Monday, March 31, 2008
Dr. James Miser speaks on Patient Safety at Min-Sheng General Hospital
On Thursday, March 6, 2008, Dr. James Miser, former CEO and Chief Medical Officer of City of Hope National Medical Center, was invited to speak to Min-Sheng Healthcare administration, physicians and staff on the subject of "Improving Healthcare Quality through Root Cause Analysis." Besides being the CEO and Chief Medical Officer beginning in 2001, Dr Miser is a world renowned pediatric oncologist and father of 10 adopted children.
Dr. Miser stated he has always had an interest in patient safety. The physician oath says first do no harm. "Medicine use to be simple, ineffective and relatively safe. Now it is complex, effective and potentially dangerous," he stated.
According to a 1998 released by the Institute of Medicine, "44,000 to 98,000 people die in the United States health care system each year due to preventable errors made by health care practitioners."
A systems analysis approach can be used to thoroughly evaluate all patient care systems, identify areas of risk, implement changes to mitigate risk and prevent errors before they happen. Dr. Miser shared several examples of how a systems approach identified errors before they occurred and several stories of errors discovered through a systems analysis approach after the errors had been committed.
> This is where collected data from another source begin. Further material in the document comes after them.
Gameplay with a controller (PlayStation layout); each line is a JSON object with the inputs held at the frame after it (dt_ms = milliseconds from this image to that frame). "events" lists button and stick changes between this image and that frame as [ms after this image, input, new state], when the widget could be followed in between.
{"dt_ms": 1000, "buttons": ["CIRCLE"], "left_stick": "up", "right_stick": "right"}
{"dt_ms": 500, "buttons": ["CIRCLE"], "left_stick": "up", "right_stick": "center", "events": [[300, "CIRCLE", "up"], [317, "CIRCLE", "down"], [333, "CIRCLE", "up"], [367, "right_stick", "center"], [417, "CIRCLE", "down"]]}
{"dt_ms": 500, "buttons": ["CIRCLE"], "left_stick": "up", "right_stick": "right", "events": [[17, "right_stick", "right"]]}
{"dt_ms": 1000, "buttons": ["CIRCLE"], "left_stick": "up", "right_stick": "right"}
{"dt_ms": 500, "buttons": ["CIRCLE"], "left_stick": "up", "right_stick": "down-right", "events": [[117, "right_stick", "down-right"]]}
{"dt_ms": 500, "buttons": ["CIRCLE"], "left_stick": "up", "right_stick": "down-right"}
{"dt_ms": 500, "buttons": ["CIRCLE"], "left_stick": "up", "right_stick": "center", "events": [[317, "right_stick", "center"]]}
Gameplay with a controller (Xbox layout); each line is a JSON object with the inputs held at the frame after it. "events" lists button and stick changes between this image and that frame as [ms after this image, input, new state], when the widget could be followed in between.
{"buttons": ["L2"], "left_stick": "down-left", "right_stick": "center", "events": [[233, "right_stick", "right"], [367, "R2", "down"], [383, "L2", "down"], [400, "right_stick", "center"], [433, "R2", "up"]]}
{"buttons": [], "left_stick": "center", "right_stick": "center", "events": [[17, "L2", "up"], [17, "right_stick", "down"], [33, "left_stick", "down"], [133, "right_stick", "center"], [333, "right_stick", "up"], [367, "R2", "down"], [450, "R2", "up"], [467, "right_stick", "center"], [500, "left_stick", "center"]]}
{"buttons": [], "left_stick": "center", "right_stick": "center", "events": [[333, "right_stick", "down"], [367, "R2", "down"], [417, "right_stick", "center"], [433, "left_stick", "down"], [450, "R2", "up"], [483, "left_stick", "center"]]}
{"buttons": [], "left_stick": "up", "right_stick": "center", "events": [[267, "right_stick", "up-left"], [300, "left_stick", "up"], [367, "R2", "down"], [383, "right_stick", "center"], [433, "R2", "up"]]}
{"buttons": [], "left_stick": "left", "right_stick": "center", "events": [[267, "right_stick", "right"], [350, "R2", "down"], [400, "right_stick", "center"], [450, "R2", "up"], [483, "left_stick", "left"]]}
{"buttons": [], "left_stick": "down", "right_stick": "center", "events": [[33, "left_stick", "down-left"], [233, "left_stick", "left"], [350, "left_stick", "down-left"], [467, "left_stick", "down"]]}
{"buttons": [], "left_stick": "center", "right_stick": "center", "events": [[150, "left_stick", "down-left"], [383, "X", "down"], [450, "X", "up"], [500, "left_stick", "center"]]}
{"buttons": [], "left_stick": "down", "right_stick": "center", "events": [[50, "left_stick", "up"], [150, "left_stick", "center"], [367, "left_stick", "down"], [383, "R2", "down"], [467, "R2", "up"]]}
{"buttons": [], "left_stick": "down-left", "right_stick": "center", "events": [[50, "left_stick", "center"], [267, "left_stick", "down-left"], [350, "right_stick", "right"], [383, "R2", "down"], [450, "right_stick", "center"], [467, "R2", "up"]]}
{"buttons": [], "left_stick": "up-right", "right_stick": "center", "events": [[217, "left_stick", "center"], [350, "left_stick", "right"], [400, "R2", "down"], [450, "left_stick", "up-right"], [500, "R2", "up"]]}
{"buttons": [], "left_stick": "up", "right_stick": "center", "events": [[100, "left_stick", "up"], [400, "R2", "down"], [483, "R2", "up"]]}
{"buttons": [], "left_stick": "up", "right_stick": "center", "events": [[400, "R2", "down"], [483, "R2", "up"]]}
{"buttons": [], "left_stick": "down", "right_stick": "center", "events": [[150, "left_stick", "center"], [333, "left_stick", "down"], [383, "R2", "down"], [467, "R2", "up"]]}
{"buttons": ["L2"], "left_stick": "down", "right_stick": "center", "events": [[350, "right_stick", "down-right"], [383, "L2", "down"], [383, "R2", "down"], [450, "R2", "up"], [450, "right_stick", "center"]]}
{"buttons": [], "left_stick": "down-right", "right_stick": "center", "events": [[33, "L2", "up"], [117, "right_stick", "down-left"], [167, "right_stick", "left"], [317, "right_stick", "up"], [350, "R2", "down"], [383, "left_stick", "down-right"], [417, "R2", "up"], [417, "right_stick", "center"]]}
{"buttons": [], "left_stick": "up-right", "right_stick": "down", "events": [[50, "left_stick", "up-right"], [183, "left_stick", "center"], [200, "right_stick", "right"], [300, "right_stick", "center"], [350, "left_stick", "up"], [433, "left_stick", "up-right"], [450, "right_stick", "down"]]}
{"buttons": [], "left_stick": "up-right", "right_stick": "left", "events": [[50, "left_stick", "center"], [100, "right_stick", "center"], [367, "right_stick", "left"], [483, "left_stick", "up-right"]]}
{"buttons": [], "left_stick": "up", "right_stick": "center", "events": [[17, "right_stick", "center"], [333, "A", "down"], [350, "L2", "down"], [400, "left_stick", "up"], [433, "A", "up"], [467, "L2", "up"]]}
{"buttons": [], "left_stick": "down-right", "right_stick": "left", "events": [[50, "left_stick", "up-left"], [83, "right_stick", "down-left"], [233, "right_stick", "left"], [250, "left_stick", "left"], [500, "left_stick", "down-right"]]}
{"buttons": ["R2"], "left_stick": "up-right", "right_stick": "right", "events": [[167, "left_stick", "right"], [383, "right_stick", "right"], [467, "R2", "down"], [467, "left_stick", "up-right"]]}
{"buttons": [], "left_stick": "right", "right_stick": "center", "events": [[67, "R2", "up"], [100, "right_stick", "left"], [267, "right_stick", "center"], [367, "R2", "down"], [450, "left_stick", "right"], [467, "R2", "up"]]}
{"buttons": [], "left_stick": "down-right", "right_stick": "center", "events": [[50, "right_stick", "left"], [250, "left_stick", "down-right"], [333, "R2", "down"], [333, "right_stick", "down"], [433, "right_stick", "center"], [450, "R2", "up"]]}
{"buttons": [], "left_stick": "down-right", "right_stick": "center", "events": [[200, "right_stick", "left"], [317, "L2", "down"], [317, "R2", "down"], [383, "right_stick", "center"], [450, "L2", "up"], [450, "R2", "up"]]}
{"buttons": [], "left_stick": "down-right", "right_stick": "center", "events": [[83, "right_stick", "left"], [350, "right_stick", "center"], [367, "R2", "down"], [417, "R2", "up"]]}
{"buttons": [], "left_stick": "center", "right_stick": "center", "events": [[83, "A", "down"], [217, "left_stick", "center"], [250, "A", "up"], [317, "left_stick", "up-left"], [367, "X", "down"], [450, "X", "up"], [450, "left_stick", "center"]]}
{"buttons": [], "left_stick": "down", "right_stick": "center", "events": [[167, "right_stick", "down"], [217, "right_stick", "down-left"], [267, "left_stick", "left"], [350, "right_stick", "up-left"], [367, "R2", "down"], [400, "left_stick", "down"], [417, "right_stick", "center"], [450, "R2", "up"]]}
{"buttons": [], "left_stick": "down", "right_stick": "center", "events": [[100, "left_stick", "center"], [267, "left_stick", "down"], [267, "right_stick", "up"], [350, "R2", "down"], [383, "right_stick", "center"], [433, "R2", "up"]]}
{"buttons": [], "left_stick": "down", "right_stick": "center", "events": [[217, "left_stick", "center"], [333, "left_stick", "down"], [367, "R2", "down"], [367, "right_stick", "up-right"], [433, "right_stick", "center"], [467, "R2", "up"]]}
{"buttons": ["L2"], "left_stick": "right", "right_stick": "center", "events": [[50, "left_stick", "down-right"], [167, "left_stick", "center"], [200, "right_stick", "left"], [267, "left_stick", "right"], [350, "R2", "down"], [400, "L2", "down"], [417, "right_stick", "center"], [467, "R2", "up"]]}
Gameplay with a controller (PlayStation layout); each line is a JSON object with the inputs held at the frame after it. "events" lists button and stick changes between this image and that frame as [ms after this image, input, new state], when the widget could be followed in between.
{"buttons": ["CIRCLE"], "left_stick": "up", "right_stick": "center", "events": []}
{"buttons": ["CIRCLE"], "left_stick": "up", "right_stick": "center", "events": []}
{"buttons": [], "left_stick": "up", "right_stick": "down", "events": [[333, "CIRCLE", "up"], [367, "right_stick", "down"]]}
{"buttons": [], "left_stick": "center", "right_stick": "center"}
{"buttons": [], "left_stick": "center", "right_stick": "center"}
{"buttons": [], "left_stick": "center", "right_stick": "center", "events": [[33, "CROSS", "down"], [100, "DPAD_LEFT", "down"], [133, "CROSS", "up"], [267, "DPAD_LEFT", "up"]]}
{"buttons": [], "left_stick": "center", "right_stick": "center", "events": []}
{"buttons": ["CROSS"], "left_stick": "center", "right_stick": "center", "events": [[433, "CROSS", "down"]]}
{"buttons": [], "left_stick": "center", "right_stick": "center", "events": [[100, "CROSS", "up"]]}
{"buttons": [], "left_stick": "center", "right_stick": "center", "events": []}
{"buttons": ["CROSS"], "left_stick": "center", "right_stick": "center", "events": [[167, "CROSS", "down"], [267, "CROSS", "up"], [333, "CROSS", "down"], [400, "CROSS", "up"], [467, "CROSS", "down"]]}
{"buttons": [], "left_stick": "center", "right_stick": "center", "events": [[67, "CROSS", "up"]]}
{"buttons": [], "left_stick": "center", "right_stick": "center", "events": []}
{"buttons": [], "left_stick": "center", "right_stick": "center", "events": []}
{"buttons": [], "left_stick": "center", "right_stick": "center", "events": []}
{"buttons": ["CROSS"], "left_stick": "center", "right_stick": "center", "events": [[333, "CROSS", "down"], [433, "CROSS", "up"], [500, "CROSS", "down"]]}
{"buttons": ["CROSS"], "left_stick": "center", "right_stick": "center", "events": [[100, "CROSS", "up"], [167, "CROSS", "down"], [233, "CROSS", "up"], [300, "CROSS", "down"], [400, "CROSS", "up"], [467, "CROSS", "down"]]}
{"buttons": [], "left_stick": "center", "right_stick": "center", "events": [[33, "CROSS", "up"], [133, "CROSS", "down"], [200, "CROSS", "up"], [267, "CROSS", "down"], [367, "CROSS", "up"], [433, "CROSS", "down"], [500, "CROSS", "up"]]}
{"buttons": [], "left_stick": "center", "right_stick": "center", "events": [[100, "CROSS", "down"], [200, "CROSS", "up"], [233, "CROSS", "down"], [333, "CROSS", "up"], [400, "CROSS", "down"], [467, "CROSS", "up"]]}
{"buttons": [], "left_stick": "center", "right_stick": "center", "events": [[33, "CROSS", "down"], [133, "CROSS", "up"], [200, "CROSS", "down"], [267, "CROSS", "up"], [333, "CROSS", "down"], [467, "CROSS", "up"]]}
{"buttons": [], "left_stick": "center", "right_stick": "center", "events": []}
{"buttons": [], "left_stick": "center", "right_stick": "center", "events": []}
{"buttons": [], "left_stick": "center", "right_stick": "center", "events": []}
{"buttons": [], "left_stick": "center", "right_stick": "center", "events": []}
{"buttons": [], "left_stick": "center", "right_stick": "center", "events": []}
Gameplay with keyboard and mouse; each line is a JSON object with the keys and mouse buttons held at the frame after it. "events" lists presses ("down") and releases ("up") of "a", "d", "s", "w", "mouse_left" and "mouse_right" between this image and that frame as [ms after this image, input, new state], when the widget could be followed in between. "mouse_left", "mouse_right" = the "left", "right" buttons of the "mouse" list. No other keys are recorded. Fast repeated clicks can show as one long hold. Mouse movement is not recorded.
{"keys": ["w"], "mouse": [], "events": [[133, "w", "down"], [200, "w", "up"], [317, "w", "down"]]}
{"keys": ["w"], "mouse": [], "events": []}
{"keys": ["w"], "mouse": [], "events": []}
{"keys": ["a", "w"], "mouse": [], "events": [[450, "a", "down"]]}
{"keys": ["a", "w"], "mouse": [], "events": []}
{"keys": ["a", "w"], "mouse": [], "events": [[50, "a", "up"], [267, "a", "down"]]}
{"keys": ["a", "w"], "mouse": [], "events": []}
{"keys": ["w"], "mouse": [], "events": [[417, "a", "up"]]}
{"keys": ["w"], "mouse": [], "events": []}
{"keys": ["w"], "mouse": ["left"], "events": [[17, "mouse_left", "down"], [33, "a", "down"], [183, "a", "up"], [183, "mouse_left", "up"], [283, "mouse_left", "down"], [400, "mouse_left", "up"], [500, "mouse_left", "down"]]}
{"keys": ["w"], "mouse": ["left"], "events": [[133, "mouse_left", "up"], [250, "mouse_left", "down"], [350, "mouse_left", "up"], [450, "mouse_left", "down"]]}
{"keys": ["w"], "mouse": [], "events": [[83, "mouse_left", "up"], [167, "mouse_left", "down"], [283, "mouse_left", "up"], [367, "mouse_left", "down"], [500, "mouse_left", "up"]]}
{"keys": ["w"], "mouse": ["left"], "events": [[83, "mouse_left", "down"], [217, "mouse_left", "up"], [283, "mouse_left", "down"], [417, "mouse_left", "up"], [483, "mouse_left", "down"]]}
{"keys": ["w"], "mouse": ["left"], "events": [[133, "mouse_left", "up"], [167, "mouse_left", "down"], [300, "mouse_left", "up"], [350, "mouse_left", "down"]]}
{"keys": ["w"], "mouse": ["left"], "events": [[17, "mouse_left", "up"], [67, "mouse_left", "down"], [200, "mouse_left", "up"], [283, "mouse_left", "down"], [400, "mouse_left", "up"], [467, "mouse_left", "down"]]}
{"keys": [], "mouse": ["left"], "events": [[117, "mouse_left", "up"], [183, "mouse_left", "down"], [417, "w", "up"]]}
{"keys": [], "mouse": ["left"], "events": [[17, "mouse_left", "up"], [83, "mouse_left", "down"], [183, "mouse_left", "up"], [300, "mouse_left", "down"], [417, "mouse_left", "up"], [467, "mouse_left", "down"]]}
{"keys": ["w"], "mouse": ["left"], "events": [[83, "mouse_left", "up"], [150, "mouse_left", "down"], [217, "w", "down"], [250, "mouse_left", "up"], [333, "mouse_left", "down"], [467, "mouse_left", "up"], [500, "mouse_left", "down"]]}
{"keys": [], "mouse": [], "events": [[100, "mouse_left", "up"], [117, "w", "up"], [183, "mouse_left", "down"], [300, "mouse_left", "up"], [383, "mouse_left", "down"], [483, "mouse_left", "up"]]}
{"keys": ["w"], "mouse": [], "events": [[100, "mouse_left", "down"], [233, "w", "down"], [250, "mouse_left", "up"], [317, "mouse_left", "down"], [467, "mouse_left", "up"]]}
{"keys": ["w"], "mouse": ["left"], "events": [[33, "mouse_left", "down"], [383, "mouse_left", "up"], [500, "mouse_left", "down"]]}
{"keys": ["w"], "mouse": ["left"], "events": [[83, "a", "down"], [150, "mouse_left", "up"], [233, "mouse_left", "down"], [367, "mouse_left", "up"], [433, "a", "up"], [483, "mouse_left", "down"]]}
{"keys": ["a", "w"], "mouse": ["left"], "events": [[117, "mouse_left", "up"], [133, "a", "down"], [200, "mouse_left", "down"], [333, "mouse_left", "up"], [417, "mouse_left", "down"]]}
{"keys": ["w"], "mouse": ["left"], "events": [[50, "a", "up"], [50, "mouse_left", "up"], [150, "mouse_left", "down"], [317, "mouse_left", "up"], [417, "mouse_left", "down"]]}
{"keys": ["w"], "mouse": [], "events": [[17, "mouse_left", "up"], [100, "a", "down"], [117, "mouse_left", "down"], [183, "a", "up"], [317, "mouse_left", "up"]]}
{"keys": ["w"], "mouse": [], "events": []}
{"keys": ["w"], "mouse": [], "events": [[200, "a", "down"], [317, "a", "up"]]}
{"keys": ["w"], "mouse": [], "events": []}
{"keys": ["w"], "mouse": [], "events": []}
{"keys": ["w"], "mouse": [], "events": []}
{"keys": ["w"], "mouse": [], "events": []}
Dr. Miser also told several stories of errors and potential medical treatment errors that involved his own children, noting that if these situations could happen to his family then it could certainly happen to anyone. Dr. Miser believes that a “no blame” culture is essential if you want to change a hospital system. In a “no blame” culture you accept that an error can occur, but it also provides an opportunity to make the hospital a safer place.
A "safe hospital" in Dr. Miser's words is one where there are excellent physicians, an excellent staff, excellent systems, and excellent patient involvement in care and education. In describing each aspect of a "safe hospital, Dr. Miser pointed out the importance of hospital leadership create a culture of safety by reporting errors without a fear of blame or retaliation is key to accurately implementing system changes. Most medication errors are due to system errors not incompetence. While reporting errors can be a frightening thing for a hospital system, it is necessary to report errors accurately to be able to change the system and make it safer.
Dr. Miser graciously answered questions from the audience and discussed his medical philosophy with other audience members after the presentation was completed. He completed his day with a tour of Min-Sheng General Hospital followed by lunch with Dr. Fred Yang, the CEO and Mrs. Connie Ma, the Chief Quality Officer of Min-Sheng General Hospital.